*Exercise:*
Reproduce each of the records below verbatim, keeping every line break, tag and link unchanged.

····················

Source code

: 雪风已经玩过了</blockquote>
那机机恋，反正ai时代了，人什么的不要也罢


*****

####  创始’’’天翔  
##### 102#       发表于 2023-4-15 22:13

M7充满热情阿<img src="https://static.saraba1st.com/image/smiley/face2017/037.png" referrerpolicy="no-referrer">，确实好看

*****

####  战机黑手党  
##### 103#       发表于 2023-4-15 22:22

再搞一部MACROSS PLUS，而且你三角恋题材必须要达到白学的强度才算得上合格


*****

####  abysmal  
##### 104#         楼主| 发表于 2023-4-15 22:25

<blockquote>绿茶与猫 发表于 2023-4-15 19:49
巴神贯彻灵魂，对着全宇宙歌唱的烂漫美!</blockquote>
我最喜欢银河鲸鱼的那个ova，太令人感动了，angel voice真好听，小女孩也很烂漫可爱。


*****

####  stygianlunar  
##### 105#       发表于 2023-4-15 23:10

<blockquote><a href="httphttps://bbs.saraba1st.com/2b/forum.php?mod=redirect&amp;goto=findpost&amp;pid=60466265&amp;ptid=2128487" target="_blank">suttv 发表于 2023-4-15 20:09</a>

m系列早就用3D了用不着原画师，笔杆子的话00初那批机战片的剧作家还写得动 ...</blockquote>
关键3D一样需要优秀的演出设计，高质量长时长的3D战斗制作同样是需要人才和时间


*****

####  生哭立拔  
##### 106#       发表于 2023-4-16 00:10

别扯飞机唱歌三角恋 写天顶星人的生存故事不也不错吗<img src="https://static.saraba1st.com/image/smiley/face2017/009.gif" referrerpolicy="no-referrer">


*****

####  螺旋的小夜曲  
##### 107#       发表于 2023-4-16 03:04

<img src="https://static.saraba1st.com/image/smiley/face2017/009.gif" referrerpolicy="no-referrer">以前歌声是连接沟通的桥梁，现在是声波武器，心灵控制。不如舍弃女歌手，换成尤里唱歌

····················

*Reply:*
Source code

: 雪风已经玩过了</blockquote>
那机机恋，反正ai时代了，人什么的不要也罢


*****

####  创始’’’天翔  
##### 102#       发表于 2023-4-15 22:13

M7充满热情阿<img src="https://static.saraba1st.com/image/smiley/face2017/037.png" referrerpolicy="no-referrer">，确实好看

*****

####  战机黑手党  
##### 103#       发表于 2023-4-15 22:22

再搞一部MACROSS PLUS，而且你三角恋题材必须要达到白学的强度才算得上合格


*****

####  abysmal  
##### 104#         楼主| 发表于 2023-4-15 22:25

<blockquote>绿茶与猫 发表于 2023-4-15 19:49
巴神贯彻灵魂，对着全宇宙歌唱的烂漫美!</blockquote>
我最喜欢银河鲸鱼的那个ova，太令人感动了，angel voice真好听，小女孩也很烂漫可爱。


*****

####  stygianlunar  
##### 105#       发表于 2023-4-15 23:10

<blockquote><a href="httphttps://bbs.saraba1st.com/2b/forum.php?mod=redirect&amp;goto=findpost&amp;pid=60466265&amp;ptid=2128487" target="_blank">suttv 发表于 2023-4-15 20:09</a>

m系列早就用3D了用不着原画师，笔杆子的话00初那批机战片的剧作家还写得动 ...</blockquote>
关键3D一样需要优秀的演出设计，高质量长时长的3D战斗制作同样是需要人才和时间


*****

####  生哭立拔  
##### 106#       发表于 2023-4-16 00:10

别扯飞机唱歌三角恋 写天顶星人的生存故事不也不错吗<img src="https://static.saraba1st.com/image/smiley/face2017/009.gif" referrerpolicy="no-referrer">


*****

####  螺旋的小夜曲  
##### 107#       发表于 2023-4-16 03:04

<img src="https://static.saraba1st.com/image/smiley/face2017/009.gif" referrerpolicy="no-referrer">以前歌声是连接沟通的桥梁，现在是声波武器，心灵控制。不如舍弃女歌手，换成尤里唱歌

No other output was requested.